[THE TASK] In the prostate radiomics text, what was the highest overall performance estimate (AUC) obtained?

[TEXT SHOWN]
---------------
1Department of Future Technologies, University of Turku, Turku, Finland, 2Department of Diagnostic Radiology, University of Turku, Turku, Finland, 3Department of Pathology, University of Turku, Turku, Finland, 4Department of Urology, Turku University Hospital, Turku, Finland

Synopsis

We extensively evaluated large number radiomics of prostate T2-weighted imaging, diffusion weighted imaging and T2-mapping. The highest overall performance estimate (AUC = 0.88) we obtained for the model utilizing a small subset of texture features from the ADCm, K, and T2w parameters. These features included texture descriptors based on gray-level co-occurrence matrix, Gabor transform, and the Zernike and Hu moments.

Introduction

Prostate Cancer (PCa) continue be one of the most common cancers among men in United States(1). The Gleason score is a commonly used marker for estimating prostate cancer aggressiveness . Unfortunately, in 30-50% of patients the findings based on systematic TRUS do not represent true Gleason score (2-4). Machine learning (ML) and computer-aided diagnostics (CAD) for prostate MRI has demonstrated to have complementary role to a reporting radiologist in PCa detection (5-7). However, there is only a limited number of studies focusing on characterizing of the detected PCa lesions.

Materials and Methods

The MR examinations were performed using a 3 Tesla MR scanner (Ingenuity PET/MR, Philips, Cleveland, USA), using a two channel volume whole body RF coil for excitation, and a 32 channel manufacture’s cardiac coils for measuring the signal. T2-weighted images (T2w) were acquired with TR/TE 4668/130 ms, FOV 250x250 mm2, reconstruction matrix size 250x320, slice thickness 2.5 mm. For acquiring the DWI data sets, a single shot spin-echo based sequence was used with monopolar diffusion gradient scheme and echo-planar read out, TR/TE 3141/51ms, FOV 250x250 mm2, reconstruction matrix 224x224, slice thickness 5.0 mm, number of slices 20, diffusion time (Δ−δ/3) 20.3 ms, and b values (number of signal averages) 0 (2), 100 (2), 300 (2), 500 (2), 700 (2), 900 (2), 1100 (2), 1300 (2), 1500 (2), 1700 (3), 1900 (4), 2000 (4) s/mm2. T2 relaxation values (T2) were obtained using a gradient and spin echo (GraSE) sequence with TR/TEs of 686/20, 40, 60, 80, 100 ms, FOV 230x183 mm2, reconstruction matrix 512x400, slice thickness 5.0 mm. DWI data sets fitted on voxel level using the monoexponential (ADCm) and kurtosis (ADCk, K) models.

Prostate cancer extent on each MRI acquisition (T2w, DWI, T2) was manually delineated by one a research fellow working in consensus with genitourinary pathologist using whole mount prostatectomy sections as “ground true”.
---------------
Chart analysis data
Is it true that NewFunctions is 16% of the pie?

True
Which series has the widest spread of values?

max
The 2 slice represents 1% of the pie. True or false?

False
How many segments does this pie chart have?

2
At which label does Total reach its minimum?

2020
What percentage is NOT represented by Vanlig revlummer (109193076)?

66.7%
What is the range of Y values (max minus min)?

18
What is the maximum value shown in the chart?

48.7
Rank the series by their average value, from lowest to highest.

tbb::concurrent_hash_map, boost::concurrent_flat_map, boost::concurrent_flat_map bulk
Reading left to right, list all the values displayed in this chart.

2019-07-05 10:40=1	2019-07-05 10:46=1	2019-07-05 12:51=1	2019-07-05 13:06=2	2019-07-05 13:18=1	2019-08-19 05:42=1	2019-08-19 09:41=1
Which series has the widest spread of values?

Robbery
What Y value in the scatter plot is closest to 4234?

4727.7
---------------
[RESPONSE BELOW] AUC = 0.88